Year
2009
Abstract
A passive neutron coincidence counter for the nuclear material measurement of the Advanced Spent Fuel Conditioning Process (ACP) has been developed by the Korea Atomic Energy Research Institute (KAERI) since 2003 and was deployed in a hot cell of the ACP Facility (ACPF) in 2005. The most dominant neutron source among the spontaneous fission nuclides contained in spent fuel is 244Cm. To obtain the neutron counting rates of the singles, doubles, and triples coincidences of the neutron counter with an increment of the 244Cm mass, a hot test of the neutron counter was performed with several spent fuel rod-cuts in the ACPF hot cell in 2007. The source term of the spent fuel rod-cuts was obtained by using the ORIGEN-ARP burnup simulation code and a set of preliminary calibration curves of the neutron counter for 244Cm was generated. The calibration curves were also obtained from the results of an MCNPX code simulation, but there was a wide difference of around 30% in the slope of doubles rate calibration curve between the measurements and the MCNPX results. The chemical analysis results of the spent fuel samples were obtained in September 2008. Before having the chemical analysis results, the difference was considered coming from the uncertainty of source term calculated by using the ORIGEN-ARP code.
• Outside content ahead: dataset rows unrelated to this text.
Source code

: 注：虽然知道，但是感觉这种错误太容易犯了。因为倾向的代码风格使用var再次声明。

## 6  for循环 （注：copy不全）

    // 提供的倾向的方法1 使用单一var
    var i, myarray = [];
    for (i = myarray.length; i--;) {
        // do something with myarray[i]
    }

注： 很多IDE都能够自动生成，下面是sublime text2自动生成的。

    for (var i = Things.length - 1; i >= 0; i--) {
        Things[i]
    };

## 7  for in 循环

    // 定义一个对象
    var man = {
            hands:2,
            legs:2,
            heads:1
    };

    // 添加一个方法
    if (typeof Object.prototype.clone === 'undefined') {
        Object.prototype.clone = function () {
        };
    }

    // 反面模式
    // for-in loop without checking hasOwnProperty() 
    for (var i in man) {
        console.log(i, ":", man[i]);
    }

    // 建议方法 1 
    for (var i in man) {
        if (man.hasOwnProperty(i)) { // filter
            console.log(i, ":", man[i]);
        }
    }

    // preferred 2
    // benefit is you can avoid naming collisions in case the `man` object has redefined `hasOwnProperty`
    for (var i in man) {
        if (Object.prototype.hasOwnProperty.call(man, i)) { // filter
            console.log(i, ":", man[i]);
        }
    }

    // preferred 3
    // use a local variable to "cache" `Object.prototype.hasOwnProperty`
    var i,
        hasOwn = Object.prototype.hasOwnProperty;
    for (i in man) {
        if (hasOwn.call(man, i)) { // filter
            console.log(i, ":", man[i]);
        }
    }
However it is found that the difference between the measurements and MCNPX results is due to the error in the declared burnup since the chemical analysis burnups of the samples differ from the declared ones by around 10%. The expected burnup of each rod-cut was also obtained from the results of self-multiplication correction for the 244Cm mass of the rod-cuts and the difference between the expected burnup results and the chemical analysis results is less than 2%. This study shows the high performance of the neutron coincidence counter for 244 Cm measurements of spent fuel and also shows that the burnup of spent fuel samples can be obtained through a series of ORIGEN-ARP code simulations if it is possible to acquire the measurement data of neutron counting rates for 244Cm of the samples.